Research school on “Machine learning and rough path theory for sequential data analysis”

Website: http://math.ac.vn/conference/MLRPT2023

**1. Aim and objective**

The purpose of the research school entitled “Machine Learning and Rough Path Theory for sequential data analysis” (MLxRPT for abbreviation) is to showcase the recent development of Rough path theory (RPT) in machine learning (ML) for understanding complex multi-modal data streams. This 5-day spring school is composed of 8 mini-courses delivered by leading experts in this field, to cover topics from methodological innovation to real-world applications. Two invited keynote talks, along with a panel discussion, will further broaden the scope of the mini-courses and stimulate the discussion on general mathematical approaches (e.g., geometry) in ML and data science.

The target participants are PhD students and early-career researchers with interests in mathematics and data science (especially rough path theory and machine learning for sequential data). This spring school will provide an intellectually stimulating environment for the participants, in particular those from Viet Nam and neighbouring countries in Asia. The participants will benefit from the exposure to the latest research in this field and enjoy the excellent network opportunity. We encourage women and non-binary people to join our spring school to promote gender balance in mathematics.

**2. Description of the scientific content**

Understanding complex and multi-modal data streams is a key challenge in data science with a broad impact on various real-world applications. Machine learning, in particular deep learning, has achieved considerable progress in analysing streamed data; for example, Recurrent neural networks or the more recent Transformer networks are state-of-the-art sequential models in the fields such as natural language processing and computer vision. Despite their impressive empirical performance, deep learning-based sequential models may face the following difficulties, i.e., (1) lack of interpretability, (2) the need for a large dataset, (3) high computational cost, especially for high-frequency time series data and (4) sensitive to missing data and irregular sampling.

Rough path theory, originating as a branch of stochastic analysis, may offer some insights to address the above challenges as a complementary approach to machine learning. It provides a mathematical approach to summarize complex data streams locally; these principled and parsimonious summaries are robust to irregular time series and may bring massive dimensions to high-frequency data. Incorporating rough path theory into machine learning (e.g., deep learning, kernel methods and neural ODEs) enables the development of a set of novel machine learning tools for sequential data, which often lead to improved accuracy, efficiency and robustness. These emerging techniques have shown superior performance on a number of empirical applications, ranging from online-handwritten character recognition to financial data analysis.
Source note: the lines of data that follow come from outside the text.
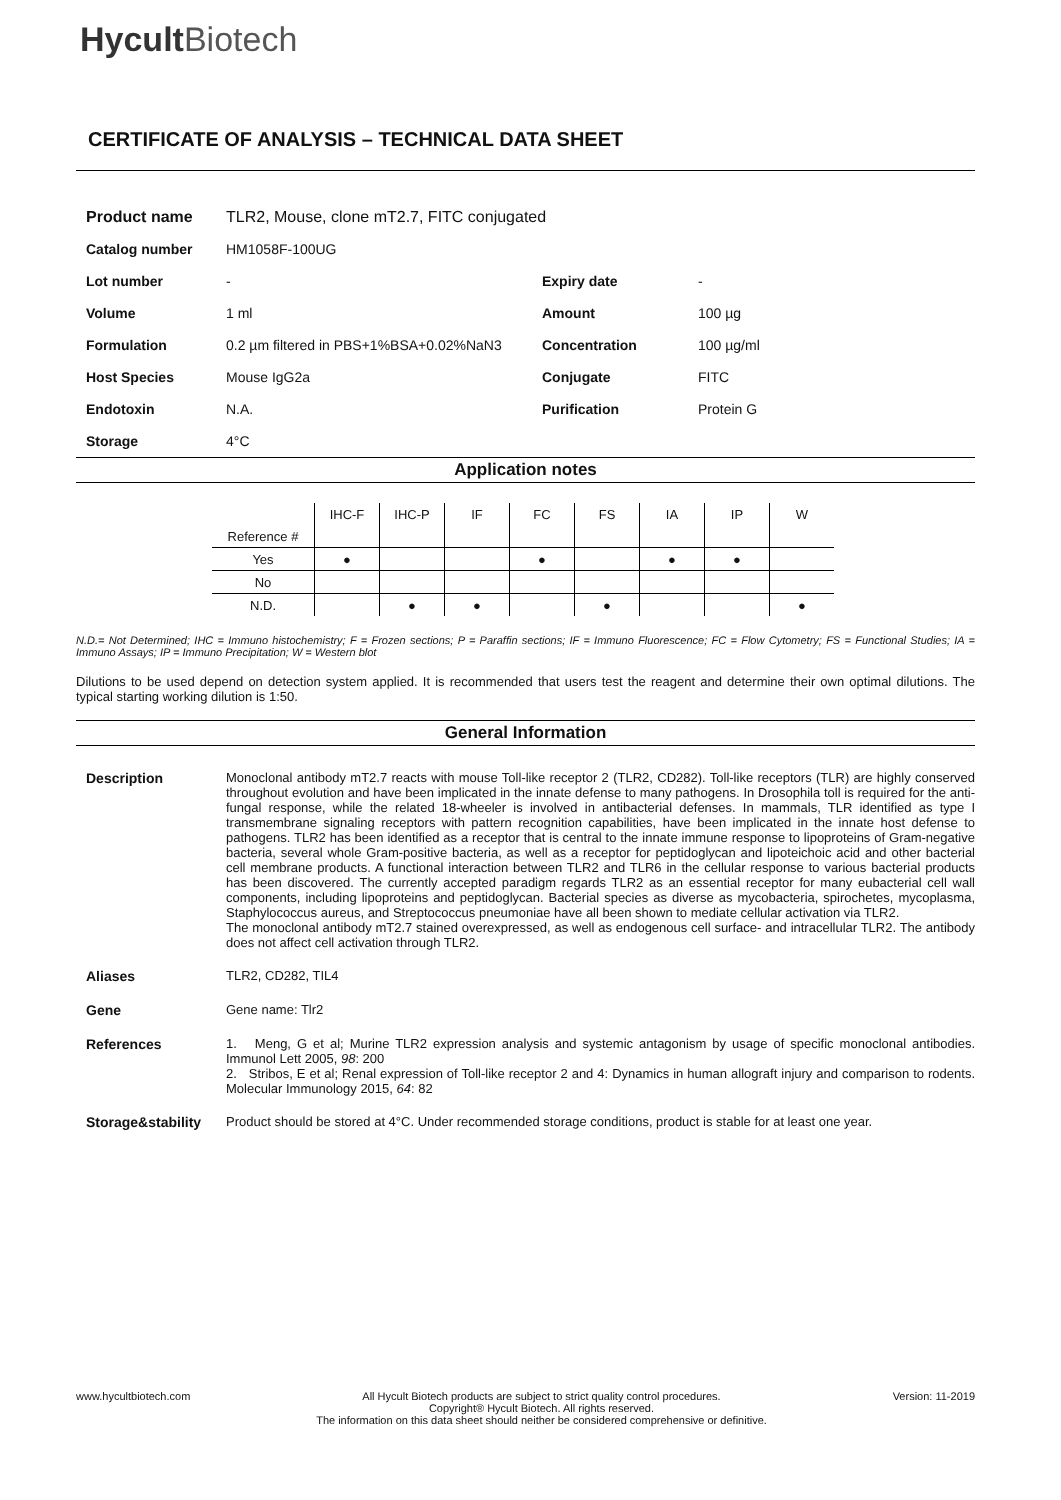Hycult Biotech
CERTIFICATE OF ANALYSIS – TECHNICAL DATA SHEET
| Product name | TLR2, Mouse, clone mT2.7, FITC conjugated | | |
| Catalog number | HM1058F-100UG | | |
| Lot number | - | Expiry date | - |
| Volume | 1 ml | Amount | 100 µg |
| Formulation | 0.2 µm filtered in PBS+1%BSA+0.02%NaN3 | Concentration | 100 µg/ml |
| Host Species | Mouse IgG2a | Conjugate | FITC |
| Endotoxin | N.A. | Purification | Protein G |
| Storage | 4°C | | |
Application notes
| | IHC-F | IHC-P | IF | FC | FS | IA | IP | W |
| --- | --- | --- | --- | --- | --- | --- | --- | --- |
| Reference # | | | | | | | | |
| Yes | ● | | | ● | | ● | ● | |
| No | | | | | | | | |
| N.D. | | ● | ● | | ● | | | ● |
N.D.= Not Determined; IHC = Immuno histochemistry; F = Frozen sections; P = Paraffin sections; IF = Immuno Fluorescence; FC = Flow Cytometry; FS = Functional Studies; IA = Immuno Assays; IP = Immuno Precipitation; W = Western blot
Dilutions to be used depend on detection system applied. It is recommended that users test the reagent and determine their own optimal dilutions. The typical starting working dilution is 1:50.
General Information
| Description | Monoclonal antibody mT2.7 reacts with mouse Toll-like receptor 2 (TLR2, CD282). Toll-like receptors (TLR) are highly conserved throughout evolution and have been implicated in the innate defense to many pathogens. In Drosophila toll is required for the anti-fungal response, while the related 18-wheeler is involved in antibacterial defenses. In mammals, TLR identified as type I transmembrane signaling receptors with pattern recognition capabilities, have been implicated in the innate host defense to pathogens. TLR2 has been identified as a receptor that is central to the innate immune response to lipoproteins of Gram-negative bacteria, several whole Gram-positive bacteria, as well as a receptor for peptidoglycan and lipoteichoic acid and other bacterial cell membrane products. A functional interaction between TLR2 and TLR6 in the cellular response to various bacterial products has been discovered. The currently accepted paradigm regards TLR2 as an essential receptor for many eubacterial cell wall components, including lipoproteins and peptidoglycan. Bacterial species as diverse as mycobacteria, spirochetes, mycoplasma, Staphylococcus aureus, and Streptococcus pneumoniae have all been shown to mediate cellular activation via TLR2. The monoclonal antibody mT2.7 stained overexpressed, as well as endogenous cell surface- and intracellular TLR2. The antibody does not affect cell activation through TLR2. |
| Aliases | TLR2, CD282, TIL4 |
| Gene | Gene name: Tlr2 |
| References | 1. Meng, G et al; Murine TLR2 expression analysis and systemic antagonism by usage of specific monoclonal antibodies. Immunol Lett 2005, 98 : 200 2. Stribos, E et al; Renal expression of Toll-like receptor 2 and 4: Dynamics in human allograft injury and comparison to rodents. Molecular Immunology 2015, 64 : 82 |
| Storage&stability | Product should be stored at 4°C. Under recommended storage conditions, product is stable for at least one year. |
www.hycultbiotech.com All Hycult Biotech products are subject to strict quality control procedures.
Copyright® Hycult Biotech. All rights reserved.
The information on this data sheet should neither be considered comprehensive or definitive. Version: 11-2019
There is an increasing trend of connecting mathematics, not limited to rough path theory, with machine learning methods to develop the theoretical foundations of ML or novel learning algorithms for performance improvement. One can find methods from algebraic topology in topological data analysis, Riemannian geometry in manifold learning, Banach space theory in compressed sensing, tensor algebra in hierarchical decompositions, or graph and hyper-graph theory in network analysis, to name but a few examples.

We want to introduce the participants of this school to those problems and to a wide range of new mathematical techniques, and to prepare them to pursue novel mathematical research.